Lethbridge declared a Bee City, helping promote and protect pollinators
![Honey bee on a flower A stock photo shows a bee on a flower. (Pixabay/jbooba)](/content/dam/ctvnews/en/images/2023/6/21/honey-bee-on-a-flower-1-6450731-1687384323902.jpg)
The City of Lethbridge is buzzing with excitement after being named a Bee City by Bee City Canada.
"Anytime we can talk about bees is a positive time for us," said Megan Evans, president of the Alberta Native Bee Council.
"About 10 per cent of our native bees are rare or declining, and there's another 60 per cent that we don't even have enough information (on) to say how they are doing, which is kind of alarming."
Because it has been named a Bee City, Lethbridge will help protect and promote pollinators and their ecosystems through conservation, education and research.
In May, Coun. Jeff Carlson put forward a motion asking administration to apply for the Bee City designation.
Lethbridge is the seventh municipality in Alberta to be named and 76th in Canada.
"It’s estimated that one out of about three bites of food that we eat come to us thanks to pollinators," said Coreen Putman, manager of the Helen Schuler Nature Centre.
Alberta is home to more than 370 native bee species, but Evans says those numbers are on a downward trend.
"One of the big ones is habitat loss, so those native plants and native ecosystems are really good habitat for native bees, but we convert land and we change it and that's really problematic," she said. "There's things like pesticide poisoning that are problematic and lots of pathogens, pest and predators and diseases."
June 19-25 also marks International Pollinator Week.
The Helen Schuler Nature Centre is celebrating Pollinator Week with a wide range of locally-focused pollinator habitat resources available as part of the Climate Action Station in the current exhibition Sustain-o-topia: Thriving in our Changing Climate.
The Action Station, a key part of the exhibition, encourages visitors to try activities designed to improve our community for both people and wildlife.
Kathleen Sheppard, the executive director of Environment Lethbridge, says there things you can do at your home to help increase the population.
"There’s lots of easy things to do like planting some pollinator-friendly flowers in your yard and it doesn't have to be anything fancy," Sheppard said.
"There's really easy flowers out there that pretty much anyone can so things like sunflowers, chives are another great one.

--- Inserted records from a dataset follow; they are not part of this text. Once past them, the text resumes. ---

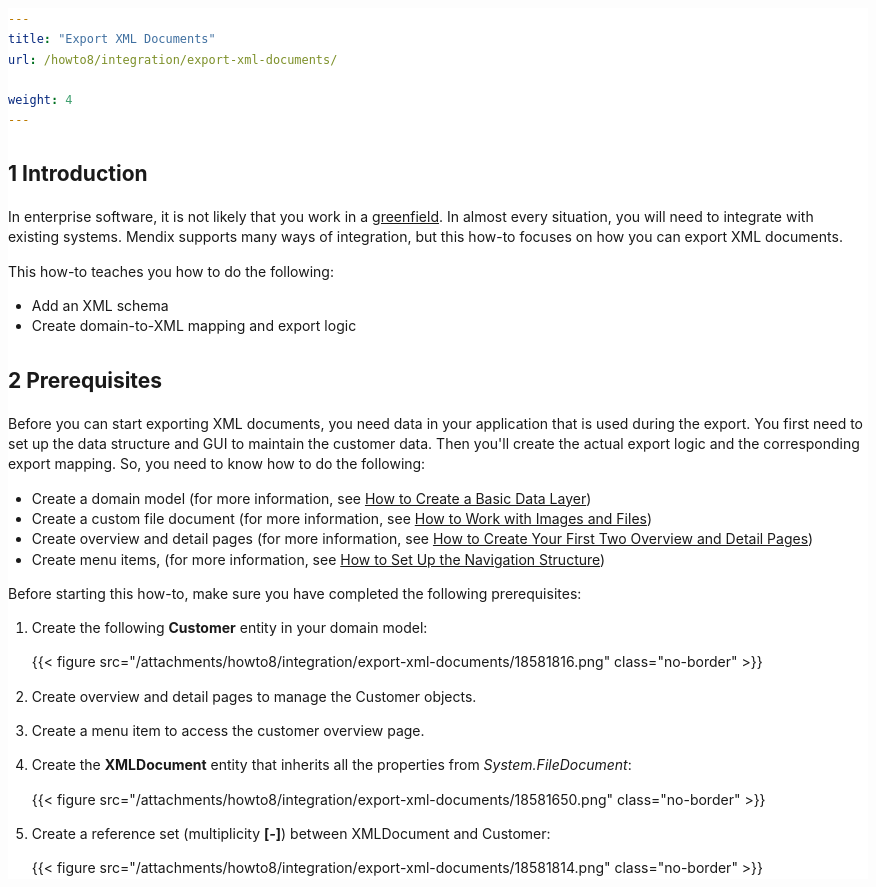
 ```yaml
---
title: "Export XML Documents"
url: /howto8/integration/export-xml-documents/

weight: 4
---
```


## 1 Introduction

In enterprise software, it is not likely that you work in a [greenfield](https://en.wikipedia.org/wiki/Greenfield_project). In almost every situation, you will need to integrate with existing systems. Mendix supports many ways of integration, but this how-to focuses on how you can export XML documents.

This how-to teaches you how to do the following:

* Add an XML schema
* Create domain-to-XML mapping and export logic

## 2 Prerequisites

Before you can start exporting XML documents, you need data in your application that is used during the export. You first need to set up the data structure and GUI to maintain the customer data. Then you'll create the actual export logic and the corresponding export mapping. So, you need to know how to do the following:

* Create a domain model (for more information, see [How to Create a Basic Data Layer](/howto8/data-models/create-a-basic-data-layer/))
* Create a custom file document (for more information, see [How to Work with Images and Files](/howto8/data-models/working-with-images-and-files/))
* Create overview and detail pages (for more information, see [How to Create Your First Two Overview and Detail Pages](/howto8/front-end/create-your-first-two-overview-and-detail-pages/))
* Create menu items, (for more information, see [How to Set Up the Navigation Structure](/howto8/general/setting-up-the-navigation-structure/))

Before starting this how-to, make sure you have completed the following prerequisites:

1. Create the following **Customer** entity in your domain model:

    {{< figure src="/attachments/howto8/integration/export-xml-documents/18581816.png" class="no-border" >}}

2. Create overview and detail pages to manage the Customer objects.
3. Create a menu item to access the customer overview page.
4. Create the **XMLDocument** entity that inherits all the properties from *System.FileDocument*:

    {{< figure src="/attachments/howto8/integration/export-xml-documents/18581650.png" class="no-border" >}}

5. Create a reference set (multiplicity **[*-*]**) between XMLDocument and Customer:

    {{< figure src="/attachments/howto8/integration/export-xml-documents/18581814.png" class="no-border" >}}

Pollinators love herbs, too."
Opportunity Lethbridge and the City of Lethbridge are re-launching Pollinator Cafes throughout downtown.
The planters feature a range of native plants, signage and a place for pollinators to thrive from.
Putman says caring for pollinators won't just help them, it'll help us too.
"Whether it's physical health or mental health, as we improve our spaces, as we have more naturalized spaces, more bio-diversity, more diversity of plants, more spaces that are soft surfaces rather than hard concrete surfaces - those are all things that benefit pollinators and those also benefit humans as well," Putman said.